# Tough season so far



## JeffreyCH (Nov 21, 2009)

Bummer man, hope your not out of the action to long.


----------



## Donutz (May 12, 2010)

linvillegorge said:


> I'm finally to the point where I'm completely recovered from a pretty bad MCL sprain from a few weeks ago and today I go to Loveland and sprain my ankle on my other leg. FML


So..... did you go out into your back yard and start screaming? I think I would've.

Murphy's an asshole.


----------



## Milo303 (Apr 6, 2009)

Fluid has been thrashing himself as well... 

I've been lucky, only my Heritage has suffered injuries


----------



## linvillegorge (Jul 6, 2009)

Sore as shit this morning. It's actually more in the foot than the ankle. Sitting here soaking it in epsoms salt. I was pretty much done for 2010 anyway. I can't deal with this damn holiday traffic. Even Loveland was packed yesterday.


----------



## ShredLife (Feb 6, 2010)

just ice it for 20 minutes on, 40 minutes off as much as you can for the first 48..... no heat.....



and smoke powerful indica hash.


----------



## NWBoarder (Jan 10, 2010)

ShredLife said:


> just ice it for 20 minutes on, 40 minutes off as much as you can for the first 48..... no heat.....
> 
> 
> 
> and smoke powerful indica hash.


This is sound advice and should be listened to. Even a doctor will tell you 20 on and 40 off as much as possible.


----------



## MistahTaki (Apr 24, 2010)

Hope your leg gets better soon. I hurt my leg ridning today too.


----------

> _Questions_
A) List the usernames that appear as post headers in the forum thread.
B) Please return the forum thread's text between "## NWBoarder (Jan" and "much as possible.", inclusive.
The data after this point isn't needed for anything here.

> _Data segment_
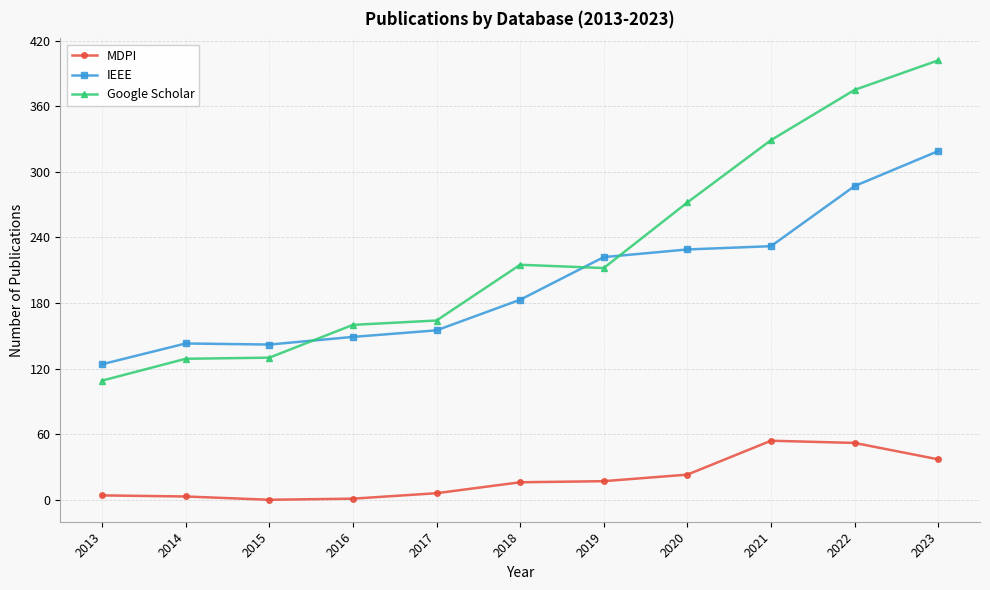

Which category has the lowest value in the Google Scholar series?

2013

> _Solved tasks_
A) JeffreyCH, Donutz, Milo303, linvillegorge, ShredLife, NWBoarder, MistahTaki

B)
## NWBoarder (Jan 10, 2010)

ShredLife said:


> just ice it for 20 minutes on, 40 minutes off as much as you can for the first 48..... no heat.....
> 
> 
> 
> and smoke powerful indica hash.


This is sound advice and should be listened to. Even a doctor will tell you 20 on and 40 off as much as possible.